RAFTERY: Okay. Well, we have Ray Lutz, the Democratic candidate for the 52nd Congressional District, and Michael Benoit, the Libertarian candidate. And they say that they are hungry for debate with Duncan Hunter, the incumbent congressman. Now, Duncan, he did debate opponents in the last election but not until October and this time he’s said he’s happy to debate them in the middle of October. But the problem with that is that voting patterns in San Diego have changed and in the last election, 60% cast absentee ballots and the absentee ballots are in the mail the first few days of October. So, I think, understandably his opponents are saying they think the debate should be moved up and held in August or September.
CAVANAUGH: Now this seems like a rather desperate measure to go to. First of all, how long has this been going on?
RAFTERY: Ten days.
CAVANAUGH: Uh-huh. And have you been getting updates from either Ray or Michael on how this is going?

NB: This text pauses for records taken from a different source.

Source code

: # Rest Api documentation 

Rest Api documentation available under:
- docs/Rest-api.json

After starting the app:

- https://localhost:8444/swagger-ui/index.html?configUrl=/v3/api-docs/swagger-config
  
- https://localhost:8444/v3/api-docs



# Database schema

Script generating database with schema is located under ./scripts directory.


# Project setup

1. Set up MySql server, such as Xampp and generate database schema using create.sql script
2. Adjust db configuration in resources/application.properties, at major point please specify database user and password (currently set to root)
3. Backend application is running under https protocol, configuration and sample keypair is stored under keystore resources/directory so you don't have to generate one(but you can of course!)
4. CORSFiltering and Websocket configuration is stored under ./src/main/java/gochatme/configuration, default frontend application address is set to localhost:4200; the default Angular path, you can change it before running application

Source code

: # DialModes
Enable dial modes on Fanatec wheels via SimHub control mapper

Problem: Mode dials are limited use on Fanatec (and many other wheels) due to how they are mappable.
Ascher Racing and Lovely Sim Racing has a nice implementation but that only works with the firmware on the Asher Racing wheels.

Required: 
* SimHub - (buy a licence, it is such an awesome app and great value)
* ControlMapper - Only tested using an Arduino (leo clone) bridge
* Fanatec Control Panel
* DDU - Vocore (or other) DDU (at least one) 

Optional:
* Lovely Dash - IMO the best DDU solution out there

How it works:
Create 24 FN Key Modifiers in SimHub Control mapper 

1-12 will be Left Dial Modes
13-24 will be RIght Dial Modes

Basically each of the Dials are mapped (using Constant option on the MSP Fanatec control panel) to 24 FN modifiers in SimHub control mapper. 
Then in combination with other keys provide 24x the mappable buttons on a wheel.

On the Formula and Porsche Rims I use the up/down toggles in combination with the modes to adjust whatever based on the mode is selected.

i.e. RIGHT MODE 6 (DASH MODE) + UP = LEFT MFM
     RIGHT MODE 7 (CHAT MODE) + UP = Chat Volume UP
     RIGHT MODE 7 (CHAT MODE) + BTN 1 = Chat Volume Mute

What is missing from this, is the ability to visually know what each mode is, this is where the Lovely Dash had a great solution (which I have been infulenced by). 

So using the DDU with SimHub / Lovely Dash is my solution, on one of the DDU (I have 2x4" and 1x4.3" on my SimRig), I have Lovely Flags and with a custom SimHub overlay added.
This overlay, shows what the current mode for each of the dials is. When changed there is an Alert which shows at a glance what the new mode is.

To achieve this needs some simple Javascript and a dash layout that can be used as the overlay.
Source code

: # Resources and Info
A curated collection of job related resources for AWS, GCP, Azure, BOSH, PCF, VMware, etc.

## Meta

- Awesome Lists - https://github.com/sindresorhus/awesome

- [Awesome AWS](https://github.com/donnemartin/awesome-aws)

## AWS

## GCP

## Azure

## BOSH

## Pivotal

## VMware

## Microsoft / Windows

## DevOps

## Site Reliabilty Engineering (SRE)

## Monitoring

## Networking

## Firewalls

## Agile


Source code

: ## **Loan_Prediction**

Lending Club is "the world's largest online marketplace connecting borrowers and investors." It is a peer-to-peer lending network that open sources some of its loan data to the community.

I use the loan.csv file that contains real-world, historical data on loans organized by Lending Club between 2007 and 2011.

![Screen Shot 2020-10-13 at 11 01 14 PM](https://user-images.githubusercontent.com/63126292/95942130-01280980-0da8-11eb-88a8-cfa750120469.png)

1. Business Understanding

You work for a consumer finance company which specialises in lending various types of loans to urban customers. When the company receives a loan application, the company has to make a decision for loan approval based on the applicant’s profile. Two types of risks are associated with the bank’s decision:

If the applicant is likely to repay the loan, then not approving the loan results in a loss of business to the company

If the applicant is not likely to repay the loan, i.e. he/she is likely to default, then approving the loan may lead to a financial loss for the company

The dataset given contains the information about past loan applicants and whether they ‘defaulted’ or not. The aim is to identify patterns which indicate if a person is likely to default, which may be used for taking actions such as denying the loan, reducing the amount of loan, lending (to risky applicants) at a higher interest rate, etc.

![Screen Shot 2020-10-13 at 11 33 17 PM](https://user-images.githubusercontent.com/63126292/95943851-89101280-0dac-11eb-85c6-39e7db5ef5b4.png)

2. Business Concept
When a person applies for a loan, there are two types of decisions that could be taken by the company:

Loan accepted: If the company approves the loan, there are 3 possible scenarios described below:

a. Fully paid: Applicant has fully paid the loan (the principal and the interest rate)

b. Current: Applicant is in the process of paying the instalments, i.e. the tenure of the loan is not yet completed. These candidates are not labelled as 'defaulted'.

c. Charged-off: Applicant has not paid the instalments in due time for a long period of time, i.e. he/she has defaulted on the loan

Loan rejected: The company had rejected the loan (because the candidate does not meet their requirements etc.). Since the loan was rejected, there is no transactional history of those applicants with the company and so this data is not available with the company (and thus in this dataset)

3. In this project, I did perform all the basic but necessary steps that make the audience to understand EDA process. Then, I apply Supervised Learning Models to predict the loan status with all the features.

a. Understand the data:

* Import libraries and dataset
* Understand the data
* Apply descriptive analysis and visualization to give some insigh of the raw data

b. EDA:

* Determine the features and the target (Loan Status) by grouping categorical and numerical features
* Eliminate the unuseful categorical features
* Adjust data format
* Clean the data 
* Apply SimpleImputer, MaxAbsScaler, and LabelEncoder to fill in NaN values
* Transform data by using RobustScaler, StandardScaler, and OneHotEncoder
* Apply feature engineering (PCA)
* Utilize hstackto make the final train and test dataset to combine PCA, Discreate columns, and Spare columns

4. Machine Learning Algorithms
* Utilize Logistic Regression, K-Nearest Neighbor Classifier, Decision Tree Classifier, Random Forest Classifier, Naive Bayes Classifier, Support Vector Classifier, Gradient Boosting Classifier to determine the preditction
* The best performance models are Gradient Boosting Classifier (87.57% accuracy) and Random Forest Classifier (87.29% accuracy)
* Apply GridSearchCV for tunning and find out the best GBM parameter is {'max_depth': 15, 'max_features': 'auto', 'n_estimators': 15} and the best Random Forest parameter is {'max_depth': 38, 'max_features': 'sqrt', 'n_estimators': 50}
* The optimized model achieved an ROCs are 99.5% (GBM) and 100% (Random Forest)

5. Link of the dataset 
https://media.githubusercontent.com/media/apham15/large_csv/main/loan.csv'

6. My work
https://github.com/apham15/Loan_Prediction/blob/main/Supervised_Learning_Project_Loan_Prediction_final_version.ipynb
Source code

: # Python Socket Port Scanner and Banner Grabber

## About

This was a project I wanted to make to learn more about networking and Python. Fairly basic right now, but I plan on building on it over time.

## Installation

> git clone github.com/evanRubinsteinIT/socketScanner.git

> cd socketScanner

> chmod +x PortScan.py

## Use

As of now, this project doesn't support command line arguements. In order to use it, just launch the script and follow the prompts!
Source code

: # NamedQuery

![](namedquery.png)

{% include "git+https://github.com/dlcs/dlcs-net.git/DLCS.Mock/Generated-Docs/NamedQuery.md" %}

RAFTERY: Well, I have. Last time I talked to them, I think Ray had lost about 16 pounds, which is quite a bit. He’s half the man he used to be, I think. And Michael also has taken off quite a bit. So it’s definitely taking a toll on them and I don’t know how much longer they’ll be able to keep this up safely.
CAVANAUGH: Has this been getting much reaction from constituents or the press?
RAFTERY: Well, it has. It certainly has drawn mixed everything from, you know, they’re nuts to people who applaud it and – and who see them as some sort of, you know, folk hero for taking on this issue of incumbents that won’t debate or won’t debate in a timely manner. They’ve also actually gotten quite a bit of national publicity. They’ve been interviewed on CNN News, Newsweek, Time, all kinds of major national media has kind of latched on to this story. And the other thing that makes it interesting is that the Congressman initially said he could not debate before October because of the legislative session in Congress but actually they’re adjourned, and he did manage to make it back to town for a Chamber of Commerce function that was only for elected officials, not the people running against them, on Friday night. And, you know, our other congressman, Congressman Filner, his schedule certainly shows him making many public appearances in the district over the next week or two. So, you know, it raises some interesting questions.
CAVANAUGH: Well, indeed. What has Congressman Hunter’s reaction been to these two hunger strikes?
RAFTERY: He’s basically refusing to address it. I happen to know that Mr. Lutz hand delivered a letter to him prior to the Friday night event or at the Friday night event, and he refused to look at it, refused to read it, said my office will send you a letter, you know, and has basically just refused to even consider the option of any debates before mid-October. They’ve said they hope somebody slips Mr. Lutz a Twinkie so he can live until the middle of October, but they just are so far pretty adamant about not budging.
CAVANAUGH: Do you have any feeling about if this strike will – this hunger strike would – these hunger strikes…
CAVANAUGH: …will actually get results in terms of a debate or not?
RAFTERY: You know, I don’t know. I can’t predict what Mr. Hunter will do. I think, you know, it would be a good thing for the public, I think, if he were to come out and be willing to debate. And, as I say, he did do five debates against his opponent last time and that was in the month of October so he certainly, you know, must consider himself a capable debater. So I’m not quite sure why he doesn’t want to do this. But I think the point of the strike is that even if he won’t, these candidates want to draw attention to the fact of how difficult it is to get media attention in this area of shrinking media. You know, there’s been races where they would never interview the – even major party candidates for some of the high offices around here. I recall a few years ago Darrell Issa, they said he was the richest man in Congress and even the Union-Tribune, they never ran a single story about his opponent that election cycle. And this is Congress, this is not a little local, you know, dogcatcher or something.